Call for Papers: Contesting Markets: How Organizations and Social Movements Shape the Political Economy
Special Issue of Socio-Economic Review
Guest Editors:
Neil Fligstein (University of California-Berkeley)
Doug McAdam (Stanford University)
Timeline:
Submission deadline: September 1, 2017
Publication of the special issue in the Socio-Economic Review: 2019
Background
For the past 20 years, scholars of social movements and those who study corporations have been in dialogue. We have witnessed a vibrant exchange about how social movements challenge firms to change their strategies, create the conditions to support new industries, and explain the emergence of new markets as reflecting social movement like processes.

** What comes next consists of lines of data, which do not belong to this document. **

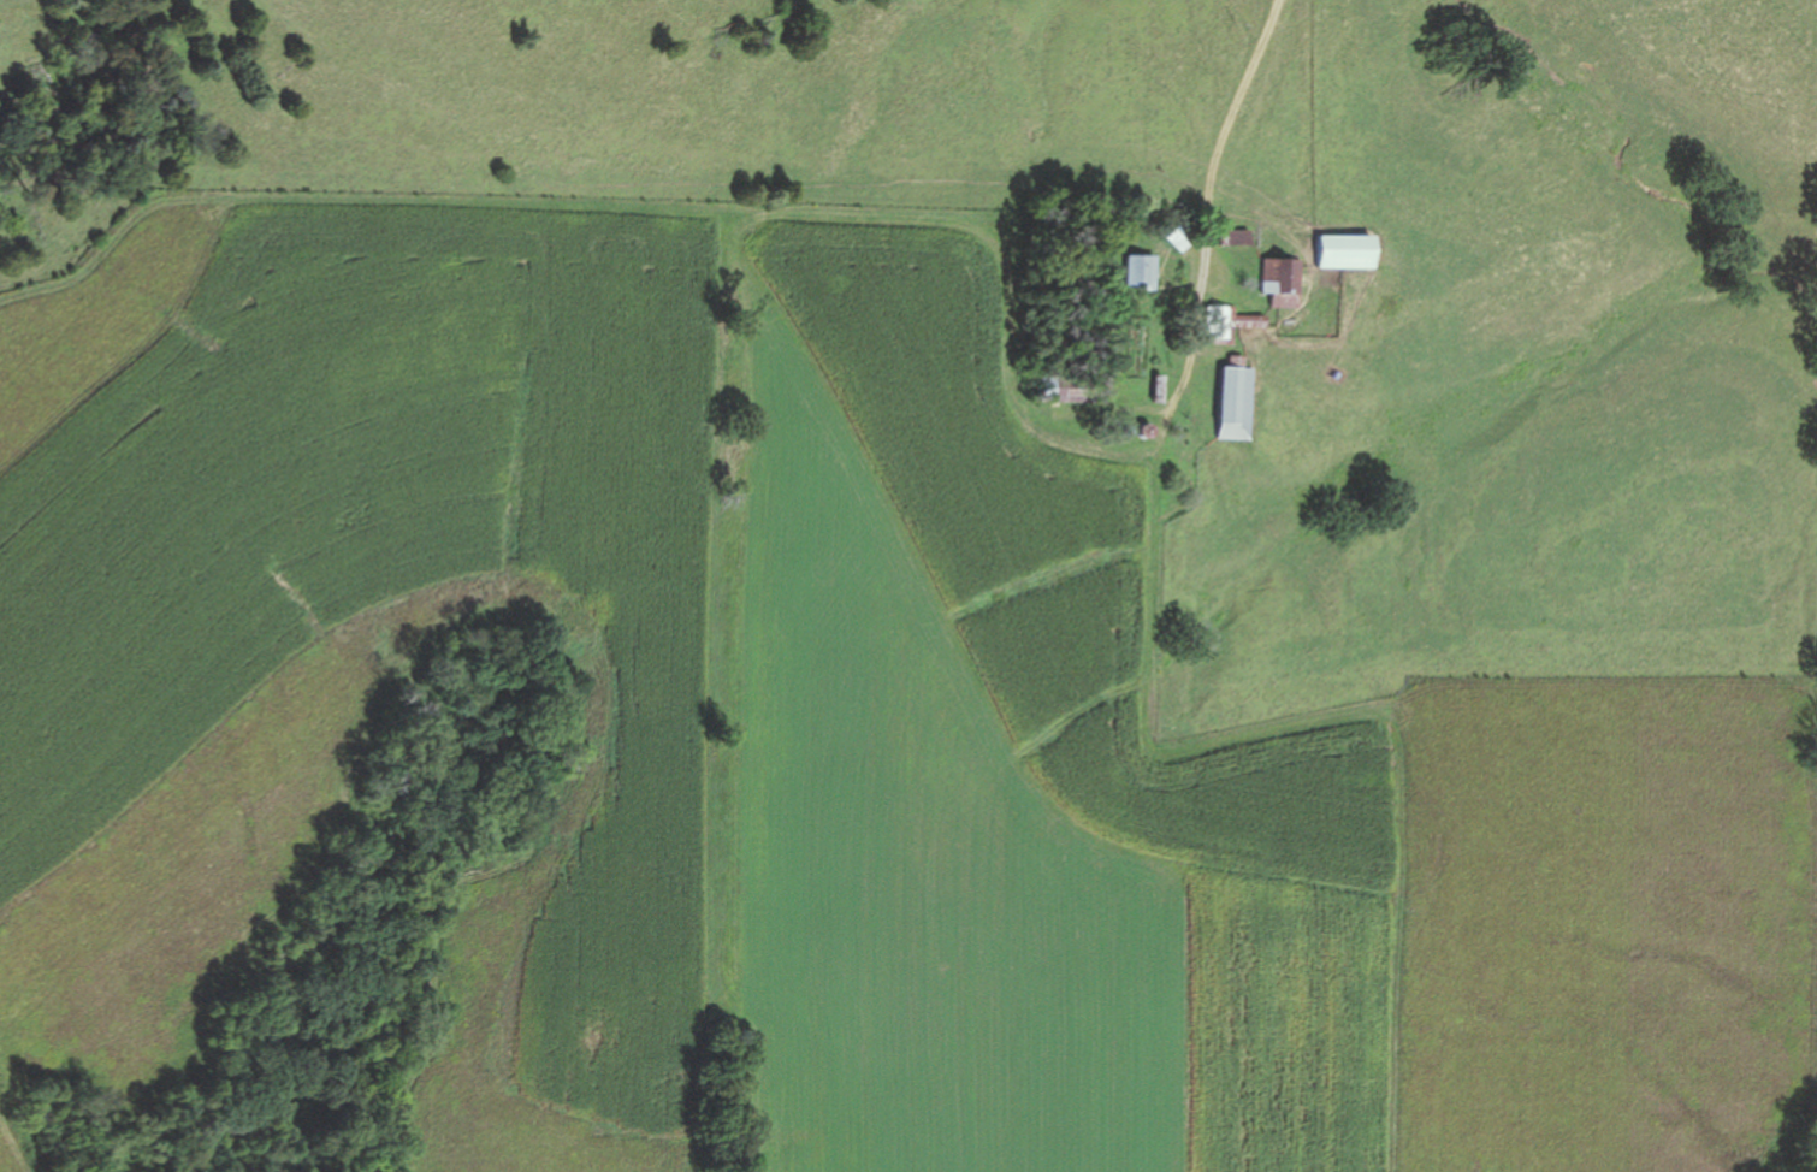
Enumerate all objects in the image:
road: (1219, 144)
building: (1177, 237)
building: (1329, 250)
building: (1119, 268)
building: (1138, 271)
building: (1267, 280)
building: (1224, 408)

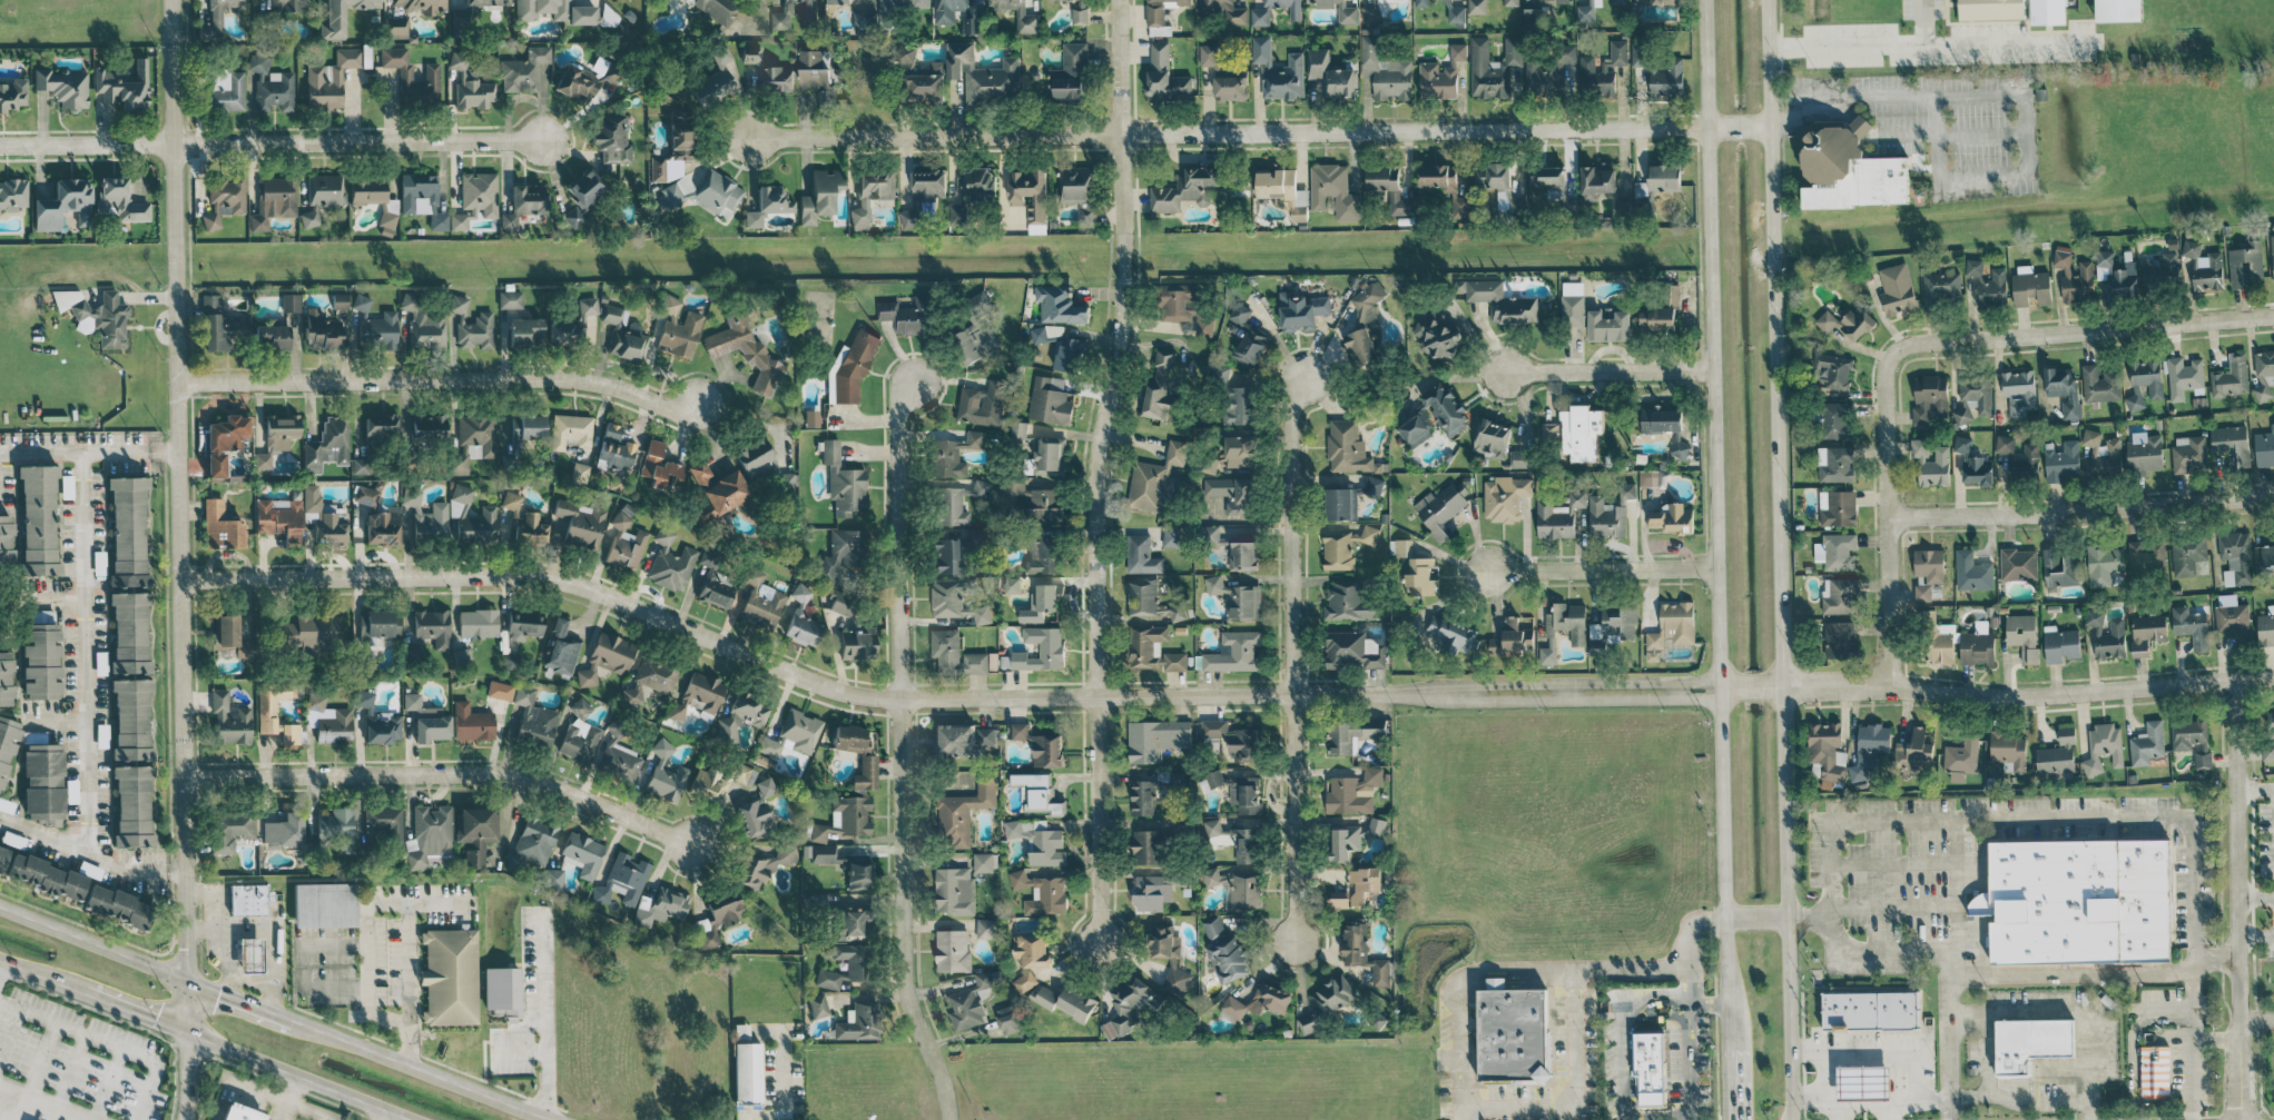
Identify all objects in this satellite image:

For example, social movements have successfully altered the tactics of firms in the apparel and forest product industries (Bartley, 2003) and in biotechnology (Weber, Rao, and Thomas, 2009; for a review see King and Pearce, 2010). They have led to the legitimation of new industries like hospice care (Livne, 2014) and the market for insurance viaticals (Quinn, 2008). Scholars interested in the process of market emergence and change have viewed market formation processes as akin to social movements as they require the creation of new products, new firms, new identities, and political solutions to market contentiousness (Haveman, Rao, and Thomas, 2007; Lounsbury, Ventrusca, and Hirsch, 2003). Fligstein and McAdam (2012) have proposed a more general theory of social spaces that explain why these different kinds of links exist between social movements and market fields.